Classic rock fans who never got a chance to see Jimi Hendrix wail on his guitar or watch Oasis’ 1996 performance in Manchester can get a glimpse of those and other iconic moments in music at Modern Rocks Gallery.

The gallery, located at the Canopy Building in East Austin, displays exclusive photos of musicians ranging from Bob Dylan to The Clash. In May, the gallery will open an exhibit featuring photos of Nirvana never before released to the public.

Gallery owner Steve Walker moved to Austin two years ago, after years of touring as the guitarist for Modern English, with the hopes of combining his love of music with his passion for photography.

Walker said the photos allow visitors to connect to the art more than they would in a traditional art gallery.

“When you go into an art gallery, and you’re looking to buy a picture, you have to connect with it if you want it in your house,” Walker said. “Here, the connections are already made. You’ve seen them in concert, you’ve heard them on the radio — you feel as though you know them.”

Walker originally lined the walls exclusively with photos of his favorite musicians, reluctantly letting each photo go as it was purchased. Walker now includes photos of musicians he wasn’t always fond of, and said this has actually allowed him to appreciate musicians in different ways.

“At first, a lot of the pictures were of bands and musicians that I liked,” Walker said. “I wasn’t a huge Pink Floyd fan, but the pictures we have are some of the best in the world. I kind of grew to love them through the images.”

To celebrate the gallery’s one-year anniversary, Walker reached out to friend and photographer Stephen Wright, who photographed English rock band The Smiths. Walker calls his iconic photos of the band a fluke — he developed them in a homemade darkroom in his college dorm.

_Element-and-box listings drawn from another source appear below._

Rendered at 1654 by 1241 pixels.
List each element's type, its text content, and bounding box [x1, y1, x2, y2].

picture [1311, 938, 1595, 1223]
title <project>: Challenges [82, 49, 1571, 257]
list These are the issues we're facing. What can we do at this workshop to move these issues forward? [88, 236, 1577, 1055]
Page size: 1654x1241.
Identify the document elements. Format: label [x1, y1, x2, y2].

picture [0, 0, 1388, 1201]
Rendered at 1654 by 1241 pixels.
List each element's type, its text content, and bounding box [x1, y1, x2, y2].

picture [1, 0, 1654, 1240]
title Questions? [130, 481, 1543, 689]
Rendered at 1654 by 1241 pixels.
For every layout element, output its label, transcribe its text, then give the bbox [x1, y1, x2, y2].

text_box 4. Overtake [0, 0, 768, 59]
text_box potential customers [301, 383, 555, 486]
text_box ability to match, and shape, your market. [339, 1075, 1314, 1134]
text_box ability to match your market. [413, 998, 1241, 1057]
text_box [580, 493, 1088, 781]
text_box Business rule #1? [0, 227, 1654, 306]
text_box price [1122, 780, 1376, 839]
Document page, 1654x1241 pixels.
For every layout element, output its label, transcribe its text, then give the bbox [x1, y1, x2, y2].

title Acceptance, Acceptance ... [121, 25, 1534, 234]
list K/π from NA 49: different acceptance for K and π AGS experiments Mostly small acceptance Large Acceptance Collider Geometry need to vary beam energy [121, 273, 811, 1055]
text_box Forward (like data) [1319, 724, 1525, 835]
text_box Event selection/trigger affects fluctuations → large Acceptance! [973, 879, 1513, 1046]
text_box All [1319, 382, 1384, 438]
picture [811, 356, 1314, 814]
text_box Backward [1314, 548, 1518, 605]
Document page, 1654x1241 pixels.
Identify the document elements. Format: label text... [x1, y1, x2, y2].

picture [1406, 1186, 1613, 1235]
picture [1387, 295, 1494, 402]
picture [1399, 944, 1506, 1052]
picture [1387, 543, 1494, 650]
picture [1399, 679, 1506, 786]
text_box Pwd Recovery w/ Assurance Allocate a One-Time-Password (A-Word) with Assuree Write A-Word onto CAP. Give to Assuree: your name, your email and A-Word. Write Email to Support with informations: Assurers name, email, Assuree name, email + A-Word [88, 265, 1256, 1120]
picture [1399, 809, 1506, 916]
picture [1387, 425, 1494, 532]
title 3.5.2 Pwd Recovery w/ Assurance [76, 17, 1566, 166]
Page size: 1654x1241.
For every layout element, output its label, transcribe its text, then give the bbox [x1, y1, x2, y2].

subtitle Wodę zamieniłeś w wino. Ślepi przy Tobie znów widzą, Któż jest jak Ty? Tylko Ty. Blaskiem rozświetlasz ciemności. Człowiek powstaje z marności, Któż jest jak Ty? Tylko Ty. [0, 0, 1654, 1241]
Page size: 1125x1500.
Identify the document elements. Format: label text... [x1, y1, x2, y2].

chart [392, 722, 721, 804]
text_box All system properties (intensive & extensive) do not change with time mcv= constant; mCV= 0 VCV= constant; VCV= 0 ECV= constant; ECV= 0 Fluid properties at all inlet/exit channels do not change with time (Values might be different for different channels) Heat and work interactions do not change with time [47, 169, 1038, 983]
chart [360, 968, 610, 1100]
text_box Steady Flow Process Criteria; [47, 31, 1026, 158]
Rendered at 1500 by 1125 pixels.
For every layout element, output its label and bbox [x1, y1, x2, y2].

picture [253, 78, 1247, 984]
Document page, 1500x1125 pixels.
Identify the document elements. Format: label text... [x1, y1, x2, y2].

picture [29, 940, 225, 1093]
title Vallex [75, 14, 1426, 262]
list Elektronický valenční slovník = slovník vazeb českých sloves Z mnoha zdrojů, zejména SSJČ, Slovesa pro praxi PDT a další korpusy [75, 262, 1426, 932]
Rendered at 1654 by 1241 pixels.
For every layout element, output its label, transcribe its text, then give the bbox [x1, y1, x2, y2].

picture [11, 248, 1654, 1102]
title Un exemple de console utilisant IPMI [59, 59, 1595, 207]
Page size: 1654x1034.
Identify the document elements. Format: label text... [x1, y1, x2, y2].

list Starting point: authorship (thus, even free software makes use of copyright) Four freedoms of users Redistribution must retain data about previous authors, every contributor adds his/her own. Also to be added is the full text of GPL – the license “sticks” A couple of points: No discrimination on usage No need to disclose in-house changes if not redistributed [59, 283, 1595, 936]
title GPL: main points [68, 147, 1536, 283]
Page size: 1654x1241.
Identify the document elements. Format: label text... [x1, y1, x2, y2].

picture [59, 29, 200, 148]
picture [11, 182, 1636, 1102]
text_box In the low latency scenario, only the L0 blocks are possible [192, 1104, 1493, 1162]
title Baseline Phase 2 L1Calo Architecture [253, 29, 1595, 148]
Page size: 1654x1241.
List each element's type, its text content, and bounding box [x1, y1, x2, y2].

“The Smiths job should’ve gone to someone else,” Wright said. “I was in college and had photographed them at one of their performances. I sent them to the record label and Morissey liked them so much they hired me. The pictures were simple, but they were natural. I think that’s what they liked.”

Earlier this year, Walker got in touch with Kirk Weddle, the underwater photographer who shot Nirvana’s famous Nevermind album cover. Many of the 200 pictures from the shoot, which have never been made available to the public, will be featured at Modern Rocks in May. Weddle, who occasionally takes photographs for the University, said he’s tired about talking about the Nirvana shoot — but also very proud.

“It was stupid to shoot Nirvana underwater,” Weddle said. “They were a great band with a great concept, but they were tired and on tour. [Still,] sometimes the shots that hold up come out of a single moment. That moment, that sliver of time with someone is why I take pictures.”

Wright, Weddle and Walker all agreed the analog era of film photography allowed for irreplaceable images documenting the history of rock. For each of them, a roll of film meant 36 attempts to capture “the one.”

“Photography is so disposable now,” Walker said. “You can take hundreds of pictures and keep deleting what you don’t like. Back then, when you had rolls of film, you didn’t know if you had what you wanted or not, so you had to be good. That’s why the pictures here are so good.”